In the governors’ races, Democrats flipped three red seats, all against Trump-endorsed candidates, including two blowouts where abortion access weighed heavy on voters’ minds.

In Massachusetts, Geoff Diehl lost by 30 points after heralding the SCOTUS ruling and promising to amend the states’ abortion laws.

In Maryland, Dan Cox, a state House member who tried a dozen times to restrict abortion access, lost by 32 points. His opponent, Democrat Wes Moore, campaigned on enshrining abortion in the state constitution.

Joe Lombardo, the only Republican to flip a blue seat, did so by campaigning in support of Nevada’s existing abortion law (up to 24 weeks) and promising not to prosecute women who seek an abortion.

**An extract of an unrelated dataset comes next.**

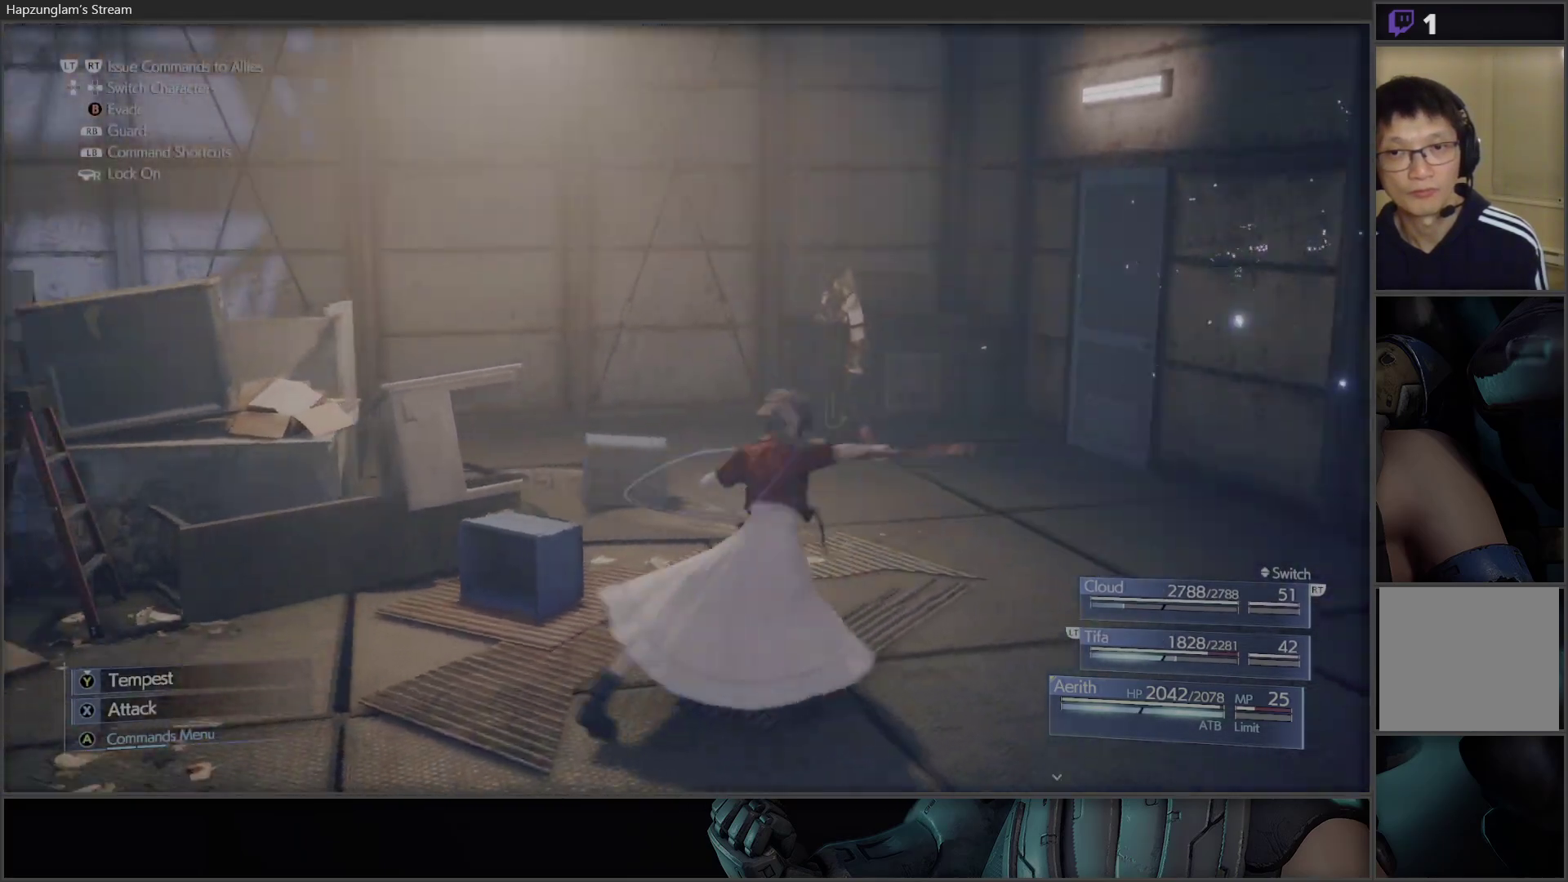
{"buttons": [], "left_stick": "center", "right_stick": "left", "events": []}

Unless tanking their entire platform on a single issue is the goal, there’s a lesson here that Republicans would be foolish to ignore.

Polls both nationally and in New Mexico show that a majority of voters support legalized abortion. That’s the part the media shares. What they don’t highlight is the fact that a majority also supports limits to when an abortion should be performed.

According to an Albuquerque Journal’s August 2022 poll, a combined 59 percent of respondents supported either outlawing abortion outright (12 percent), limiting it to “cases of rape, incest or when a mother’s life is in danger,” (25 percent) or enacting “some limitations” (22 percent).

Supporting abortion “with limitations” is the middle-ground that Republican gubernatorial candidate Mark Ronchetti sought when he ran in 2022. Personally, he said, he opposed abortion but, as a governor, he would let the voters decide. They did, handing Lujan Grisham an easy re-election.

The problem wasn’t policy. It was messaging.

Pro-life is a losing label that sows distrust among moderates and Independents, both necessary constituencies in a predominantly Democrat state.

It’s also factually inaccurate.

If you support the right to abortion in some cases, that’s a pro-choice position. Accept it.

If New Mexico is like the rest of the country, then a solid majority of voters want common-sense abortion laws — legal access with limits on late-term abortions and exceptions in cases of rape, incest and the mother’s health.

The next Republican candidate for governor needs to campaign on a platform that reflects the values of the majority of New Mexicans. That majority, here and nationally, is pro-choice with some limitations.